I felt a qualm of conscience. “What about your Thanksgiving, Joey? Where’s Elliot?”

She kept her eyes on the road. “Atlantic City. Elliot thinks holidays are sappy. It’s okay, I got calls from four hundred family members, which more than compensated. You know, I bet Cziemanski can’t check out Vic Mauser himself because it’s not his case and it wouldn’t be cool. I’m also guessing he asked around and found out the sheriff’s guys don’t think much of the Annika-Rico connection. That’s why he went out on a limb and got us this address.”

“What about the FBI?” I asked. “Do you think-oops.”

Joey’s head swiveled to me. “Your boyfriend’s in the FBI? Not the DEA?”

“Oh, God. I can’t believe I just said that. I promised I wouldn’t-”

“Oh, boy, a Fed. A fun Fed, better than DEA. My cousin Stewart’s FBI, so- Look, Chenault. What’s the number?”

We parked on Barrington and walked to Chenault, a small street ending in a cul-de-sac, as Joey reassured me about my indiscretion. “It’s their own fault. Anyone who’s known you five minutes can see you’re not wired for deception. Where’s Vic’s pickup?”

“They must have underground parking,” I said as we reached the building. “Unless he’s out assaulting someone.”

“Wollie, check this out.” Joey pointed to the intercom box, with its dialing instructions and list of tenants. Code 004 was Mauser/Wooster.

“Vic Mauser… lives with Bing Wooster?” I said, confused. We tried on the possibility of Bing being gay. It wasn’t a good fit. And Vic, even on short acquaintance, suggested severe heterosexuality. “This is stupid,” I said. “Sane people don’t go knocking on the doors of dangerous strangers, and how do we even get into the building-”

“Look, if he’s lying, we pretend to believe him and walk away. There’s no reason for him to shoot us in the back.

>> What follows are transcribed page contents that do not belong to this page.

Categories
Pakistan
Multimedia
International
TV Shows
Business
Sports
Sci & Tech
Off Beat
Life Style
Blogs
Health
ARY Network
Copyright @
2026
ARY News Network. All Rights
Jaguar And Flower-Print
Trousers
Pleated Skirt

And relax. We’ll get in. I have a plan.”

Joey’s plan involved a tenant turning up with a key or a visitor letting us in with them. When this didn’t happen she began punching codes. The intercom squawked. Joey squawked back, “It’s me!” On the fourth try, someone hit the buzzer.

We found 2E. We looked at each other. Joey pressed the doorbell.

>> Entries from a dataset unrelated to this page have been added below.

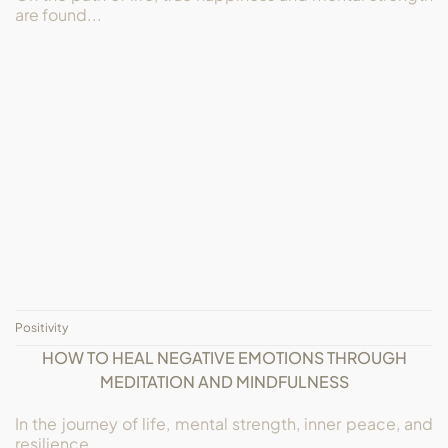
are found...
Positivity
HOW TO HEAL NEGATIVE EMOTIONS THROUGH
MEDITATION AND MINDFULNESS
In the journey of life, mental strength, inner peace, and
resilience...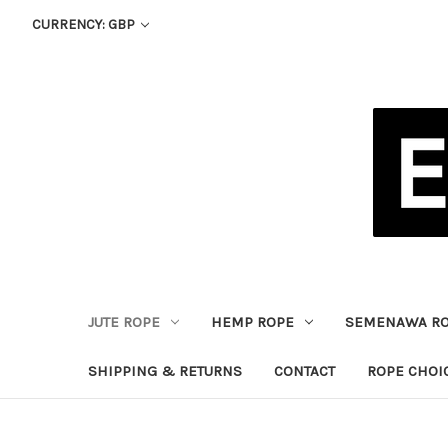
CURRENCY: GBP
JUTE ROPE
HEMP ROPE
SEMENAWA R
SHIPPING & RETURNS
CONTACT
ROPE CHOI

A woman answered the door. She wore maroon jeans and an argyle sweater. Her hair was red, not Joey’s Irish setter red, but a short, fluffy tangerine. She looked like she’d packed sixty years of living into forty years of life. “Yeah?”

“Hi,” I said. “We’re looking for Vic Mauser?”

She frowned. “Do I know you?”

“I don’t think so,” I said.

“Penny?” a male voice yelled. “What’s the story?”

“Someone to see you,” she yelled back, not taking her eyes from me.

“Who?!”

“I don’t know!”

There was a short curse. I imagined the goateed man hauling himself out of a sofa, with unbuttoned trousers and unbuckled belt, dining recovery measures.